In looking through the abyss of my old Facebook albums recently, I stumbled upon a picture that made me cringe: myself on Halloween during my first year at the University of Washington.
Now, it wasn’t the awkward facial expression I made that had me wincing (why would a person think sticking out their tongue would make them look cute?), but instead was the costume I wore: In the grainy, dimly lit photo, I stood in a tan, fringed dress; a brown leather belt around my waist; painted below my left eye was a single red stripe; my hair in two braids with a woven headband along my forehead and a single feather tucked behind my head.
I was dressed up as my interpretation of Pocahontas.
I had forgotten I chose that outfit for my first Halloween as a college student, and now I was suddenly hit with a rush of embarrassment while staring at my freshman self.

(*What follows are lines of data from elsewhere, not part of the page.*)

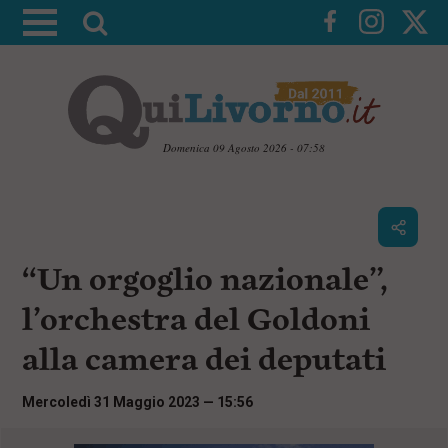
A
t
t
i
v
a
Domenica 09 Agosto 2026 - 07:58
l
V
a
a
i
r
a
i
i
c
“Un orgoglio nazionale”,
c
o
n
e
l’orchestra del Goldoni
t
r
e
alla camera dei deputati
c
n
u
a
t
Mercoledì 31 Maggio 2023 — 15:56
i
p
r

How could I have worn something so racially insensitive?
In retrospect, I had no idea what I wore was considered to be a mockery of an entire group of people. And in all honesty, I thought it was acceptable.
I can recall in my childhood I had an obsession with the Disney adaptation of the historical figure. Her cartoon version adorned my bed sheets and pillowcases, my clothes too. I had the VHS (of course), which I used to watch so much I can still recite many of the film’s sing-along songs to this day.
Even as I grew up, my connection to Pocahontas remained intact. In high school especially, when I began wearing my black, naturally pin-straight hair long and parted in the middle. Often people would remark on how much I looked like the Indian Princess, and I always took the comment as a compliment, since the heroine was one of my biggest idols.
A couple times I even was asked if I was Native American. In fact, people regularly asked me the question: “what are you?”
Sure, occasionally it would be rephrased to questions like: “what nationality are you,” or “are you A, B, X or Z race,” but the underlying message to me seemed to be, “You don’t look like a specific race or ethnicity, so please help me out in figuring what you are.”
Soon it became so common for me to get those questions that I began to mentally note the races and ethnicities I had been mistaken for: Chinese, Japanese, Korean, Cambodian, Vietnamese, Mongolian, Latina, Hawaiian, the list goes on.
And when I would reveal my real race -100% Filipina- I sometimes heard something along the lines of, “Oh, you don’t look like a Filipino,” or “Wow, you’re so [blank] for a Filipino.”
While I should add as a disclaimer that people’s perception of my racial ambiguity does not excuse my poor decision to dress up as a “Poca-hottie,” it does give some insight into why I felt it was ok.
In my incredibly naïve, pre-race-course-educated brain I thought that since I was seen to be so many races/ethnicities by all sorts of people, that must’ve meant I was some sort of a “multicultural individual.” And in being a “multicultural individual” along with the history of Indigenous American culture being used as trends it must have been ok to wear a costume of a character I was not only already compared to, but also highly respected and admired for more than a decade.
However, in the three years since I decided to dress-up as an extremely romanticized and incorrectly portrayed historical figure, I have learned the real damage of one action and of my previous mind-set.
From taking various courses while at UW –in American Indian Studies, American Ethnic Studies and Communications- I’ve learned that perpetuating the image of Native Americans as Indian Princesses, (or Warriors, Savages, etc.) is harmful. It dehumanizes individuals to merely caricatures, subjecting them to a handful of stereotypes and allowing their identity and aspects of their culture to be easily appropriated. By dressing up as an Indigenous Americans, entire groups of people become simply costumes.
While discovering this photo will forever cause me to shudder from the guilt of my freshman year Halloween outfit, I can hold on to some solace knowing that I won’t make the same offensive mistake or have the same juvenile thinking anymore.